This year marks the 10th annual New York International Latino Film Festival. Arising from its humble origins in 1999, the festival has become the preeminent Latino Film festival in the country, and are debuting new venues: the Clearview Cinemas Chelsea 9 (260 W 23rd St between Seventh and Eight Aves) and the School of Visual Arts Theater (333 W 23rd St between Eight and Ninth Aves.)
John Leguizamo will be the subject of a tribute on Wednesday and will present his film, Where God Left his Shoes (read our review from Tribeca 08 in our Cine Section and Benjamin Bratt will make an appearance in the star-studded red carpet on Opening Night for his new film, La Mission, written and directed by his brother Peter and set in their native San Francisco.
For the cinephile, there are many interesting choices this year, ranging from a battle with a multinational corporation (Crude) to more lighthearted fare, such as the story of a group of lonely men from a town devoid of women in Spain (Esperando Mujeres).
For those who are interested in behind the scenes work, panels detailing the ins and outs of the media industry as well as the portrayals of Hispanics in film over the years are also part of the NYILFF. We at Remezcla have made a short primer on some of the more notable films and panels at the festival. Dig in, see some, hear some and have a good time!
Below The Fold (2007, USA, Roberto Gudino director)
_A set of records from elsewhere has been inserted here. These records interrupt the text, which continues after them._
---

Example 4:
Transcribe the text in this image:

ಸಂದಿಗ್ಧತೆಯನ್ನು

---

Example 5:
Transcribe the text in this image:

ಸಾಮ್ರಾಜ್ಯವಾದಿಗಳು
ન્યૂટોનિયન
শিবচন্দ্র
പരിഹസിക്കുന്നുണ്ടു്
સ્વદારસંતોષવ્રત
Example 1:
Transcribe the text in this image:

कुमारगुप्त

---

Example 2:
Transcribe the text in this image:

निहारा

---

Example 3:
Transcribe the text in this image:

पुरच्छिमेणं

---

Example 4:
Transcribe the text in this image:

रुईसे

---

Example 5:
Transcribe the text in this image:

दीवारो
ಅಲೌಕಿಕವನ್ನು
The pen really is mightier than the sword in this documentary. A group of Hispanic journalists in 1984 Los Angeles team up as a response to the media’s largely negative portrayal of Latinos. To that end, they scoured the city to report on the current state of affairs in the Latino community in LA. Through hard work and fine reporting skills, the results were spectacular to say the least and to this day, is referenced in journalism studies.
Bajo La Sal (2008, Mexico, Mario Muñoz director)
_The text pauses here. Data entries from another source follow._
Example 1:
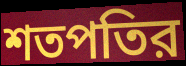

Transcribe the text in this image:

শতপতির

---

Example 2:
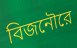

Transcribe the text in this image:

বিজনৌরে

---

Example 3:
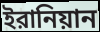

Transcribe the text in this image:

ইরানিয়ান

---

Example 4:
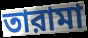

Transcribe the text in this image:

তারামা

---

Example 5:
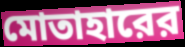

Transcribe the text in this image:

মোতাহারের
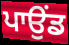
ਪਾਉਂਡ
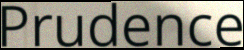
Prudence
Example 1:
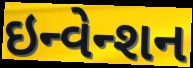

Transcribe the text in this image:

ઇન્વેન્શન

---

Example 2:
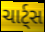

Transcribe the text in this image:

ચાર્ટ્સ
A young man who has an odd hobby works in his father’s funeral home. At the same time, a series of brutal murders are occurring near the funeral home. Matters are made worse for the young man when he is suspected of involvement. What could possibly link him to the murders? Maybe it could be his incredibly creepy hobby of making graphic homemade horror films or his anti-social behavior. Starring Humberto Zurita, Plutarco Haza and Ricardo Polanco
Crude (2009, USA, Joe Berlinger director)
Crude sheds some much needed light on an ecological disaster in Ecuador that leaves some activists to call it the “Chernobyl of the Amazon”. It is a real life tale of a David and Goliath style battle. However, while the story of the documentary is driven by oil, it is also a courtroom drama as well as a tale of a rapidly dissappearing way of life. From the director of Metallica: Some Kind of Monster and Paradise Lost.
Esperando Mujeres (2008, Spain, Estephan Wagner director)
In a small town in Spain, a crisis is in full bloom. All of the young womenfolk have fled, leaving behind the men. Los hombres plan a road trip in the hopes of finding a chance of love but are stymied by their inexperience talking to a woman who isn’t family or a hooker. The best part is this: it’s filed under documentaries. This is a true story!
La Milagrosa (2008, Colombia, Rafael Lara director)
The nearly 40 year war between FARC and the Colombian government takes on a more intimate angle as a well-off student is taken hostage and must contend with survival as well as keeping himself sane. Quite a film to check out, especially in the wake of Ingrid Betancourt’s rescue.
La Linea (2008, Mexico/USA, James Cotton director)
In Tijuana, a ruthless drug cartel is planning an expansion into new markets and trade routes. However, a hitman has been sent to stop them and chaos ensues as gun battles break out in broad daylight. Trust us, the film is not far off on the violence in the city. At least in 2008 it seems. Starring Ray Liotta and Andy Garcia.
Where God Left His Shoes (2007, USA, Salvatore Stabile director)
John Leguizamo stars in a film about a down-on-his luck boxer who is taken off a roster and looses his only form of steady employment. Just as things couldn’t get worse, him and his family are evicted from their apartment and are forced to live in a shelter, near the holiday season. He will go on a journey to rescue his family from poverty and have a good…Christmas.
SAG + HOLA Presents: “The Changing Face of Latinos in Media in the 21st Century”
There was a time where Latinos were perceived in the narrowest of definitions; from crime to exotic creatures and worse. However, with the fact that America is becoming more Latino by the minute (Reconquista time!), the media has changed its tune and more diverse portrayals of Hispanics are coming to light. With that in mind, check out this panel which shows just how it started to change and where the future lies.
GET IN AND STAY IN (Networking Do’s and Don’ts)
Making a name for yourself in showbiz is a hard thing to do. This panel shows you the ins and outs of networking in an industry where connections and social circles matter just as much as skill.